Ten slotte acht het hof van belang dat [appellant] ter zitting afdoende heeft toegelicht dat, anders dan Mebin stelt, de betalingsproblemen in de zomer van 2017 vrij abrupt zijn ontstaan. [appellant] heeft verklaard dat zijn uitvoerder - van wie hij wat betreft de bouwactiviteiten van zijn onderneming volledig afhankelijk was - een paar dagen voor de bouwvak (begin augustus 2017) van de ene op de andere dag aankondigde dat hij na de bouwvak voor zichzelf zou beginnen. Daarnaast zat in die periode een werkvoorbereider ziek thuis. Aangezien het [appellant] niet is gelukt om een nieuwe uitvoerder te vinden, konden reeds aangenomen opdrachten niet worden uitgevoerd en ontstonden acute betalingsmoeilijkheden.
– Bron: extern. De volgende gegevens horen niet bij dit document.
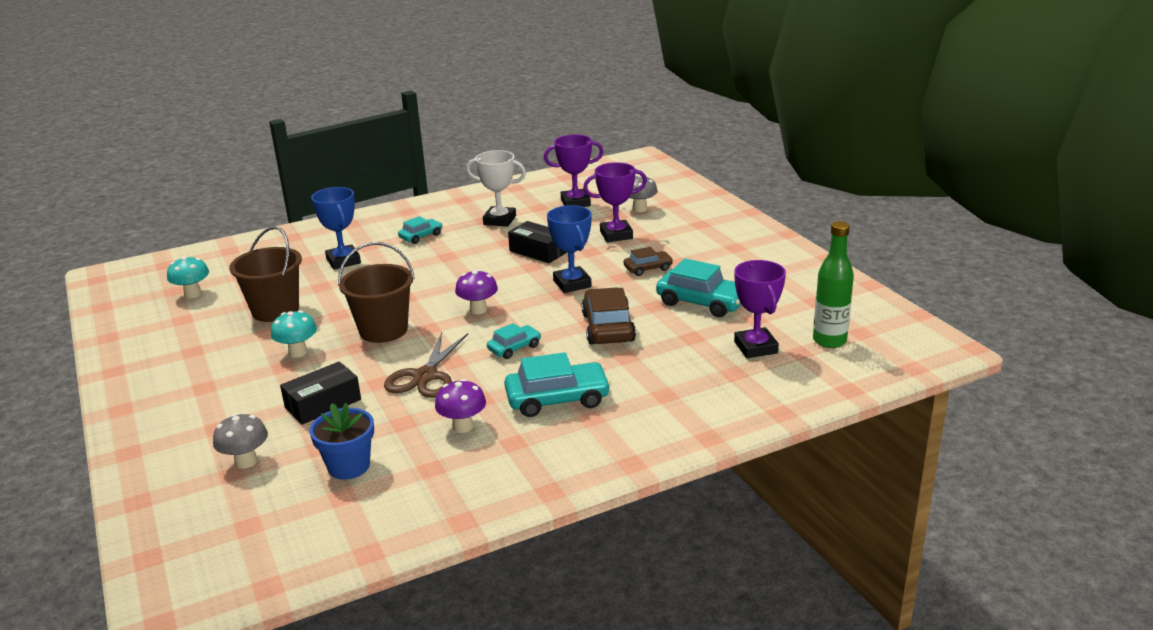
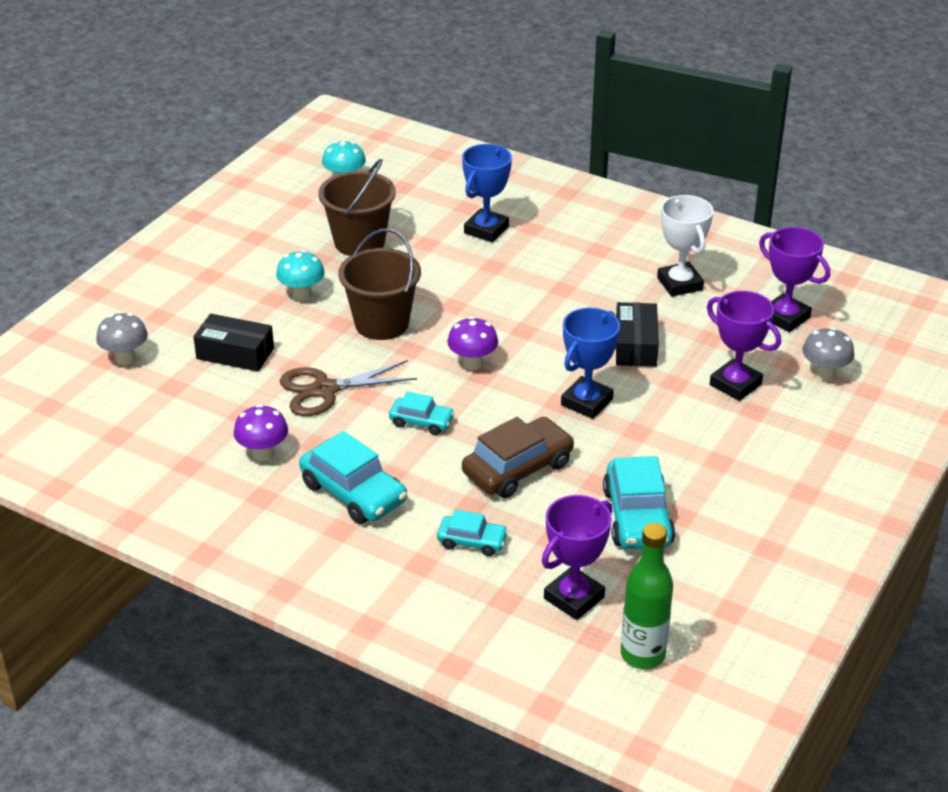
camera: 55 degrees right, 10 degrees up
(349, 466) = (158, 417): blue flower pot -> none
(421, 236) = (586, 250): turquoise car -> turquoise car (472, 541)
(648, 268) = (677, 443): brown car -> none

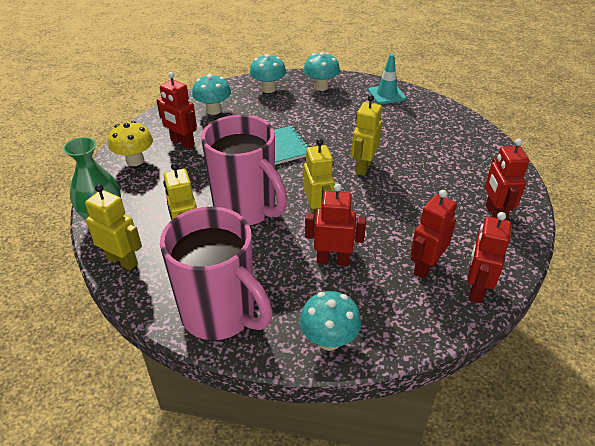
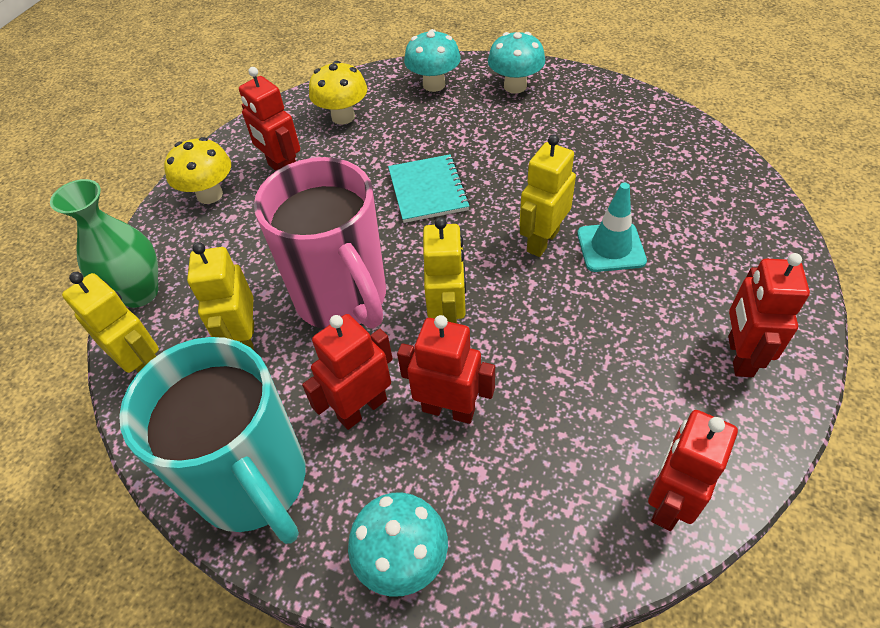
camera: 15 degrees right, 10 degrees up
(213, 110) = (343, 117): turquoise mushroom -> yellow mushroom
(220, 314) = (254, 483): pink mug -> turquoise mug
(386, 94) = (616, 108): turquoise traffic cone -> turquoise traffic cone (611, 247)
(425, 266) = (594, 444): red robot -> red robot (362, 408)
Het is dus niet zo dat hij, wetende dat hij niet meer kon betalen, nog nieuwe bestellingen heeft geplaatst.
3.9
Gelet op het vorenstaande is het verzoek om een gedwongen schuldregeling toewijsbaar. Het hoger beroep slaagt. Het hof zal beslissen als hierna te melden.
4. De beslissing
Het hof, recht doende in hoger beroep:
vernietigt het vonnis van de rechtbank Gelderland, zittingsplaats Zutphen, van 8 maart 2018 en, opnieuw recht doende:
beveelt Beek, Mebin, [geïntimeerde 4] , GCM, [geïntimeerde 6] , Van Beek Betonindustrie, Van Beek Kalverstalinrichting, Timmer, [geïntimeerde 10] en Van Wincoop in te stemmen met de door [appellant] aangeboden schuldregeling.
Dit arrest is gewezen door mrs. Ch.E. Bethlem, R.A. Boon en A.S. Gratama en is in tegenwoordigheid van de griffier in het openbaar uitgesproken op 3 mei 2018.